+++ ENTRADAS PROPORCIONADAS +++
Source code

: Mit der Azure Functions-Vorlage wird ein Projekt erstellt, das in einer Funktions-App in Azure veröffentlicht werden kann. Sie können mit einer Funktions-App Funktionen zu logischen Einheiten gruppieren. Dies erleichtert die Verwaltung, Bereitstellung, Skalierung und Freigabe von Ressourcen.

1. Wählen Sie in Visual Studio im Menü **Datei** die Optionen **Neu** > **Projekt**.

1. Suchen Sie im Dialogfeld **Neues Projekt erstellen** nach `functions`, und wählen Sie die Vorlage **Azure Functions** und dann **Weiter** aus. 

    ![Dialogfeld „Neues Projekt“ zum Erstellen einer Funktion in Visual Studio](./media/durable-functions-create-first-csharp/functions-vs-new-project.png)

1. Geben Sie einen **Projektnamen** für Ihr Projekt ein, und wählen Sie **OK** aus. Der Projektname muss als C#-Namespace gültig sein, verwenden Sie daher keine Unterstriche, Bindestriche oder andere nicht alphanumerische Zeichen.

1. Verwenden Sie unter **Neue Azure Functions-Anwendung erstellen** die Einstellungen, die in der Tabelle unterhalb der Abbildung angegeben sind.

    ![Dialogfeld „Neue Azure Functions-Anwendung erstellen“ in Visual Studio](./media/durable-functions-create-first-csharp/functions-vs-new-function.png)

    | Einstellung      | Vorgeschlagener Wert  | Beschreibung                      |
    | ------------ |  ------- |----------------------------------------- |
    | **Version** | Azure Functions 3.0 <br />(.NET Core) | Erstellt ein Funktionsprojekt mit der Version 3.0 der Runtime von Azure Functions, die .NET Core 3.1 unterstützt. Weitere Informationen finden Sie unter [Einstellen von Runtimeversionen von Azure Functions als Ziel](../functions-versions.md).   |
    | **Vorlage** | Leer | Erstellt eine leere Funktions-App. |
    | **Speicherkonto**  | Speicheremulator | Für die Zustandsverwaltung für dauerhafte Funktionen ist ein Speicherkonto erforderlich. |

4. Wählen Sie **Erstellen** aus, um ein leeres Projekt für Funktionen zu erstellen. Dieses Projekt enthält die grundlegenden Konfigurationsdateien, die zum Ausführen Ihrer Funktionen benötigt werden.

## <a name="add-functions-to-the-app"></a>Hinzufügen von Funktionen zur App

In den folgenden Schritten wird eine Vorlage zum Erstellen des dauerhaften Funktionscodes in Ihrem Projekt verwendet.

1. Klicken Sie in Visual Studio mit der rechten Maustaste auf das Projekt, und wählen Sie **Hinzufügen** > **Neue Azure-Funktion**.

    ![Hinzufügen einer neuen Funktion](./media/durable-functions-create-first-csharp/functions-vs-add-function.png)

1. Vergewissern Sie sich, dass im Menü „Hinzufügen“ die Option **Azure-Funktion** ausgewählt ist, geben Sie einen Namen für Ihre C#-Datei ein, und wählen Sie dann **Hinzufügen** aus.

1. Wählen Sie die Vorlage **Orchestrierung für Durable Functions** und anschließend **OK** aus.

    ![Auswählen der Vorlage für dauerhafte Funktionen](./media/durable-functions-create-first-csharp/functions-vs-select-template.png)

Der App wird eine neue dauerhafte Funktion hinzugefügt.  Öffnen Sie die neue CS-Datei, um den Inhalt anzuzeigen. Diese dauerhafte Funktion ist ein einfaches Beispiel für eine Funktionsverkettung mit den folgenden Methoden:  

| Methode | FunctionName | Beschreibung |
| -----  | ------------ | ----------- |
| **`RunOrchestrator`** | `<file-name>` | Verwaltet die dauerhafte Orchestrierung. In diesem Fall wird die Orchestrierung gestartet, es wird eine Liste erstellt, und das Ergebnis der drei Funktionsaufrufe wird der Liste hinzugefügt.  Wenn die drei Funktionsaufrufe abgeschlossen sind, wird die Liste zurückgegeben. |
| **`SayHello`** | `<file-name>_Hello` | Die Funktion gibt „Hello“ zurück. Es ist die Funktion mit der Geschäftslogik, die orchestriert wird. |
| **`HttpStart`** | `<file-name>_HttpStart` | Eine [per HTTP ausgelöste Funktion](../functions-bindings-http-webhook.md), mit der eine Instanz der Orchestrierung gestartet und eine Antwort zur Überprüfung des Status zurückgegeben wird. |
+++
OBJETIVO DE LA TAREA:
¿Puedes repetir sin ningún cambio las líneas de las entradas que van desde el comienzo hasta la línea que contiene "1. Wählen Sie in", ambas incluidas? Empieza en la primera línea y detente después de esa.

SOLUCIÓN DEL PROBLEMA:
Source code

: Mit der Azure Functions-Vorlage wird ein Projekt erstellt, das in einer Funktions-App in Azure veröffentlicht werden kann. Sie können mit einer Funktions-App Funktionen zu logischen Einheiten gruppieren. Dies erleichtert die Verwaltung, Bereitstellung, Skalierung und Freigabe von Ressourcen.

1. Wählen Sie in Visual Studio im Menü **Datei** die Optionen **Neu** > **Projekt**.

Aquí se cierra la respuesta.